A lo largo de su carrera, Drazen pagaba su frustración y sus fallos con castigo físico y más entrenamiento, una cuestión que podía ser catalogada como demencia por algunos médicos. No obstante, el propio Petrovic entendía la vida de esa manera, para él no había otro camino que ese para triunfar, aunque en aquella ocasión de poco le iba a servir. Era un recién llegado, un Rookie a pesar de que al otro lado del Atlántico lo había ganado todo a nivel profesional, a fin de cuentas era un simple europeo a los ojos de muchos, y en los Blazers jugaban Porter, Kersey y Drexler; era como si las puertas se le cerraran solas delante de sus narices y sin ni siquiera tener la oportunidad de intentar pasar a través de ellas.
Eso le preocupaba, se comía la cabeza, no estaba a gusto y terminó por desquiciarse, por coger una obsesión enfermiza por querer cambiar aquella situación. Se pasaba las noches en vela, pensando el cómo, el por qué y el cuándo. En esas noches de insomnio hablaba con su madre y con un Vlade Divac que sí que estaba teniendo un buen impacto en la NBA, algo que le llevaba a sentirse mucho más frustrado y un tanto infeliz; su sueño estaba tornado a pesadilla de forma peligrosa sin que pudiese decir palabra alguna al respecto. Era algo demasiado duro para alguien con un talento tan especial.
Además, el hecho de que Portland llegase a Las Finales en aquella, su primera temporada en EEUU, parecía darle la razón a Rick Adelman, el hombre que no terminaba de ver en Petrovic un arma contundente para competir, que no vio las virtudes del chico europeo que tenía en plantilla. Era la primera vez en su carrera que Drazen no iba a ser parte importante de los partidos decisivos por un trofeo; su mirada en el banquillo lo decía todo, porque no podía ayudar a sus compañeros y a los Blazers se les escapó el título.

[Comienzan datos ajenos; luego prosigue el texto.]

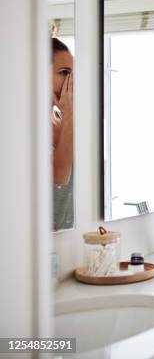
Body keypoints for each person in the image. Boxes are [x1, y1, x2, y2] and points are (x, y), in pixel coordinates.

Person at [51, 37, 74, 231]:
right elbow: (59, 176)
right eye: (64, 73)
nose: (71, 82)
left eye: (73, 74)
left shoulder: (62, 123)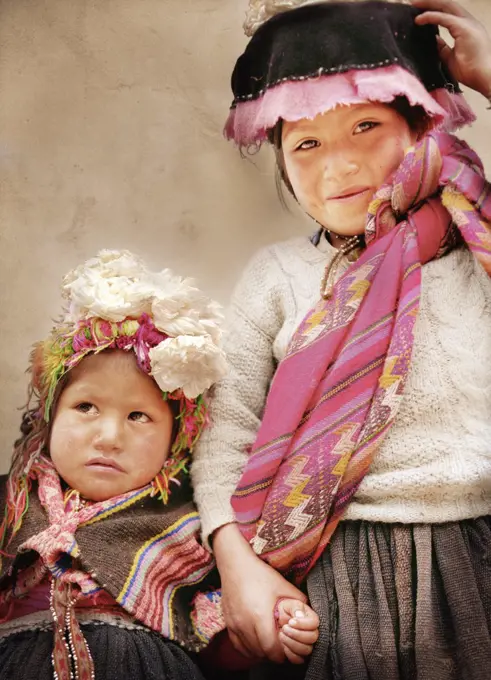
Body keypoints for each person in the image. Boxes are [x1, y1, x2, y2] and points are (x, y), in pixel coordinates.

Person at [191, 1, 491, 678]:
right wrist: (238, 570)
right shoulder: (277, 277)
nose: (340, 164)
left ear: (421, 126)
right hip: (333, 575)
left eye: (366, 126)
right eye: (306, 144)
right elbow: (226, 439)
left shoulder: (478, 248)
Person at [0, 249, 231, 680]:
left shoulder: (189, 524)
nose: (108, 437)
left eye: (138, 416)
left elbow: (222, 644)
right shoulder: (11, 504)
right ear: (50, 416)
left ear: (175, 437)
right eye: (86, 406)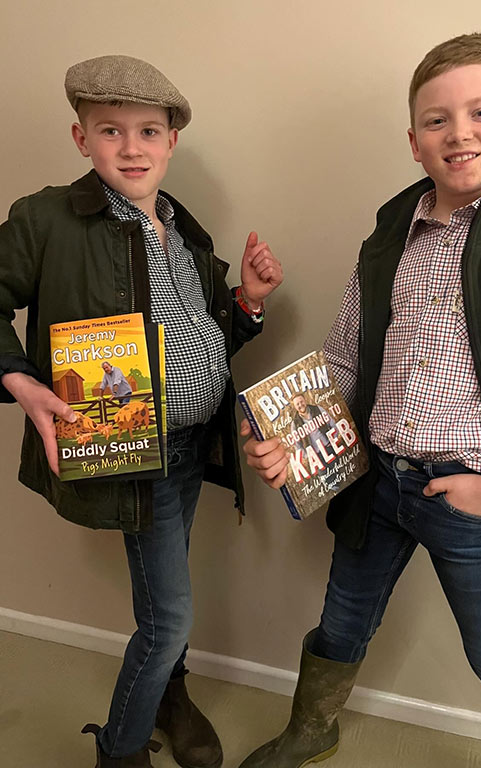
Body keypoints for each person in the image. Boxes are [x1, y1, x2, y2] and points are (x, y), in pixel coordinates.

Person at [240, 33, 481, 768]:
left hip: (473, 498)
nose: (459, 132)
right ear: (414, 142)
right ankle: (313, 727)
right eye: (436, 120)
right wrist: (293, 435)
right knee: (341, 619)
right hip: (377, 480)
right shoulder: (386, 241)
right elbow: (345, 360)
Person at [0, 55, 282, 768]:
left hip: (193, 449)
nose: (132, 147)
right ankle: (122, 753)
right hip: (136, 458)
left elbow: (205, 337)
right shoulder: (48, 219)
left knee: (167, 599)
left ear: (171, 142)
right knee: (169, 619)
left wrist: (245, 303)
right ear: (80, 138)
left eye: (148, 131)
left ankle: (169, 696)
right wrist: (18, 378)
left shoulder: (186, 231)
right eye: (111, 130)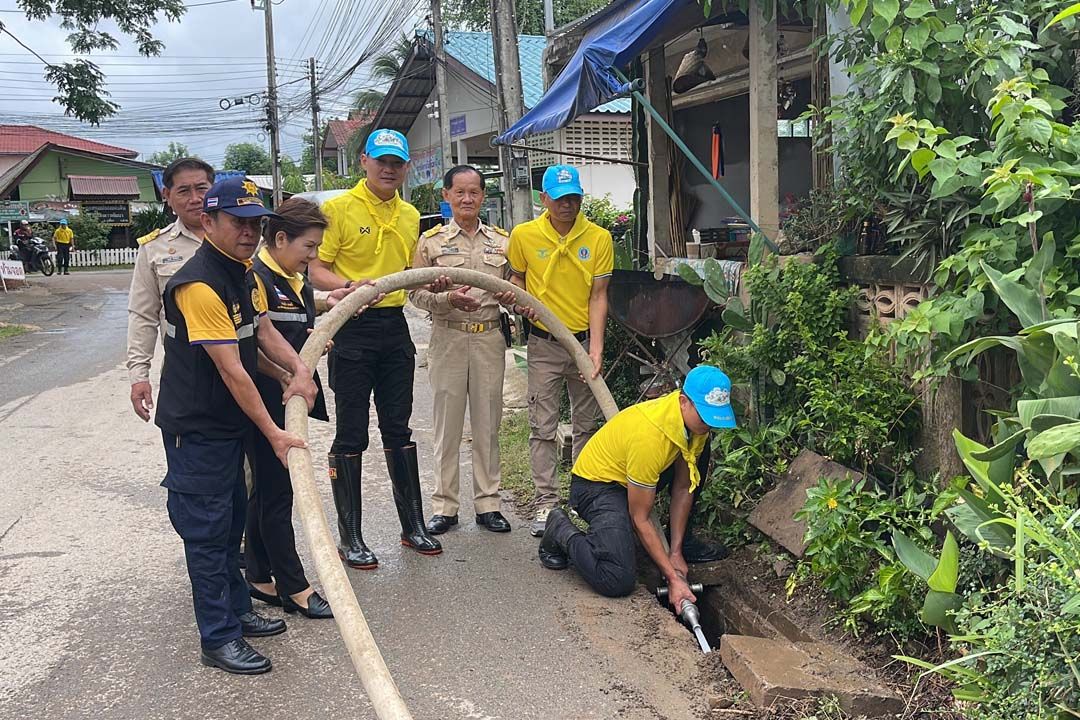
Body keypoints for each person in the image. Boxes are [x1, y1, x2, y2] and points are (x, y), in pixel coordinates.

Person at [155, 177, 318, 675]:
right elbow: (232, 369)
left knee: (228, 527)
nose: (249, 232)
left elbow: (262, 335)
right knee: (207, 532)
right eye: (238, 222)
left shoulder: (245, 275)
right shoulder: (199, 284)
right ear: (208, 221)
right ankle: (218, 637)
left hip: (227, 426)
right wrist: (274, 432)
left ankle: (239, 611)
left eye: (256, 223)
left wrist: (300, 372)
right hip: (197, 428)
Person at [308, 128, 442, 567]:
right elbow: (315, 268)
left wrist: (431, 278)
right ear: (363, 160)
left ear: (405, 167)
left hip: (393, 327)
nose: (389, 169)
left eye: (397, 162)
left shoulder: (408, 215)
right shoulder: (339, 209)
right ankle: (351, 537)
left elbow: (407, 269)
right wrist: (348, 287)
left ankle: (413, 527)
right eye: (381, 160)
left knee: (399, 429)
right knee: (351, 433)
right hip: (351, 324)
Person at [245, 197, 372, 619]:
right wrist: (296, 360)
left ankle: (260, 575)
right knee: (278, 493)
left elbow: (291, 323)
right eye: (309, 247)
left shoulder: (290, 275)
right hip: (268, 398)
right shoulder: (257, 278)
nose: (314, 257)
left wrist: (315, 328)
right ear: (281, 239)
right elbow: (259, 340)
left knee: (267, 489)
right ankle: (295, 587)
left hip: (286, 396)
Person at [537, 366, 737, 612]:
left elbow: (684, 487)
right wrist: (673, 579)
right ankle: (560, 528)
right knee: (616, 578)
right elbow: (640, 517)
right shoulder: (650, 438)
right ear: (684, 402)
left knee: (700, 456)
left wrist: (675, 551)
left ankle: (660, 543)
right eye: (705, 417)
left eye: (714, 419)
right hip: (598, 485)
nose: (709, 425)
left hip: (630, 480)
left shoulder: (694, 426)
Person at [410, 165, 532, 535]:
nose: (467, 199)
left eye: (474, 192)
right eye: (459, 192)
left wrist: (512, 297)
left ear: (482, 196)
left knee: (487, 423)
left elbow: (516, 288)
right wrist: (446, 299)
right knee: (447, 426)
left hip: (489, 339)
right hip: (448, 337)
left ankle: (488, 503)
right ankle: (444, 506)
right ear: (446, 195)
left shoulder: (503, 241)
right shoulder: (430, 242)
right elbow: (413, 292)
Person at [507, 164, 613, 537]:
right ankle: (546, 503)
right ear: (544, 198)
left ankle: (582, 499)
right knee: (542, 426)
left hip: (582, 342)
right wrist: (519, 299)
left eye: (574, 197)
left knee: (587, 425)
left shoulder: (598, 238)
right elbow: (516, 278)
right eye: (561, 197)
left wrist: (596, 349)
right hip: (544, 343)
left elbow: (599, 296)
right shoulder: (524, 235)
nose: (568, 204)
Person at [127, 157, 214, 422]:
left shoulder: (242, 239)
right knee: (189, 455)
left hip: (246, 365)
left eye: (202, 188)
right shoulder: (155, 248)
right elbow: (143, 315)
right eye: (184, 191)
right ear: (167, 195)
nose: (195, 198)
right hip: (185, 371)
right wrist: (138, 376)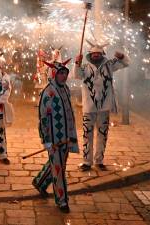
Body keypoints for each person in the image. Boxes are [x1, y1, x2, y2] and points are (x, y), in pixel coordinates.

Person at [73, 40, 129, 171]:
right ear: (90, 55)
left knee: (102, 134)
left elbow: (125, 63)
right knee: (87, 134)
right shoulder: (85, 67)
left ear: (102, 54)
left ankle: (99, 160)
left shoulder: (109, 65)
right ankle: (87, 162)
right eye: (94, 54)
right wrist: (77, 63)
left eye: (98, 53)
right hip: (88, 106)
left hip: (104, 106)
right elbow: (76, 75)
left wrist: (121, 56)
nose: (96, 55)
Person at [32, 58, 79, 213]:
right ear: (54, 74)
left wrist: (72, 134)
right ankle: (62, 201)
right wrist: (46, 140)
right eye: (61, 74)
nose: (64, 76)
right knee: (58, 169)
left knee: (58, 164)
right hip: (54, 139)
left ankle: (39, 182)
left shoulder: (65, 89)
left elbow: (69, 113)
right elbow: (43, 118)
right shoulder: (48, 92)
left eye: (65, 73)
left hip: (65, 137)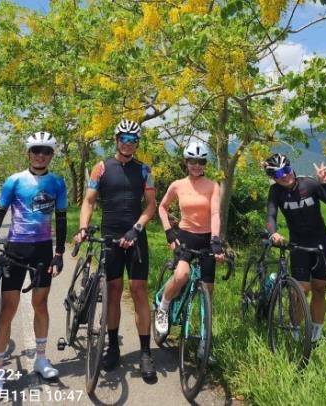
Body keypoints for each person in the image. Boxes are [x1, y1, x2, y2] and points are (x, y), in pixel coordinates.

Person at [0, 131, 67, 394]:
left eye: (46, 151)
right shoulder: (14, 181)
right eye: (36, 150)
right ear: (29, 153)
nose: (40, 155)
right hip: (15, 250)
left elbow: (61, 219)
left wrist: (59, 253)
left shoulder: (58, 183)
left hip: (42, 252)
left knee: (40, 305)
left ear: (51, 155)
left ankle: (40, 358)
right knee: (8, 310)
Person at [75, 119, 157, 381]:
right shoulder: (100, 169)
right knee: (113, 291)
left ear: (138, 143)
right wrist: (84, 227)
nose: (128, 143)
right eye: (124, 138)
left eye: (133, 140)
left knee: (139, 290)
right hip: (110, 237)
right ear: (116, 139)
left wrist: (137, 228)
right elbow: (88, 201)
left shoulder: (145, 170)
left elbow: (151, 205)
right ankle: (112, 347)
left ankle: (145, 352)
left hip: (136, 236)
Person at [263, 153, 326, 342]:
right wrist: (273, 233)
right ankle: (295, 329)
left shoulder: (310, 184)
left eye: (287, 169)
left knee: (319, 288)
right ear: (273, 178)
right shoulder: (276, 192)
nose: (285, 175)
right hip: (298, 245)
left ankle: (316, 332)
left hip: (320, 243)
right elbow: (271, 215)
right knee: (300, 290)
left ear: (292, 168)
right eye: (279, 173)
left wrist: (325, 184)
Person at [155, 142, 224, 356]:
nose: (196, 165)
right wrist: (169, 232)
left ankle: (204, 344)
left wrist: (215, 240)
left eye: (201, 161)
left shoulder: (213, 186)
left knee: (207, 292)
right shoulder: (178, 185)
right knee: (182, 275)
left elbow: (214, 214)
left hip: (206, 239)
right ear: (186, 162)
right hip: (185, 237)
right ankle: (164, 307)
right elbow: (162, 207)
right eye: (192, 161)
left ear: (205, 164)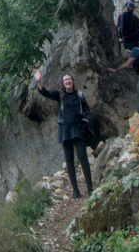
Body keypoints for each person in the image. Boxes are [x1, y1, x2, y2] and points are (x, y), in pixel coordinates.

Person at [32, 68, 93, 199]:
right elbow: (45, 93)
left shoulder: (80, 95)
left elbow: (88, 111)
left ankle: (90, 188)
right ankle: (75, 191)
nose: (67, 82)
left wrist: (88, 123)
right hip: (65, 130)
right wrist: (39, 81)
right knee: (69, 160)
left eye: (69, 79)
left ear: (72, 81)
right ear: (63, 83)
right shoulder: (60, 95)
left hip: (77, 128)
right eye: (65, 80)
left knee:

El inicio de su segunda temporada en la NBA no cambió demasiado el panorama, algo que se agravó con la llegada de Danny Ainge a la lluviosa ciudad del Estado de Oregón. Eso se tradujo en menos minutos y en más entrenamiento para Drazen, pero el premio seguía sin aparecer en escena. Era incomprensible que Petrovic siguiese en una plantilla en la que ya no tenía peso, si es que en algún momento lo tuvo, y eso acabó con el balcánico traspasado a los New Jersey Nets tras haber jugado dieciocho partidos con los Blazers esa misma campaña.
A partir de ahí, su vida volvió a dar un vuelco. Los Nets fueron el sitio adecuado en el momento adecuado para sacar adelante todo el potencial de Petrovic. Su aterrizaje en la franquicia proveniente de la ABA consiguió que el mundo quedase boquiabierto con lo que ya muchos sabían. Drazen se convirtió en una estrella de la NBA y por fin pudo respirar en paz, porque su carrera volvía a arrancar en un momento de madurez deportiva exquisito, aunque nunca se podrá comprobar con certeza cuál habría sido su impacto total en una competición que ya empezaba a dominar y en la que muchos aseguran que hubiese acabado como All Star.
Petrovic vivió rápido y murió joven por desgracia, pero por lo menos fue capaz de salir de aquellas noches de insomnio, lluvia y de rosas con espinas para escribir su pedacito de historia en la mejor liga del mundo.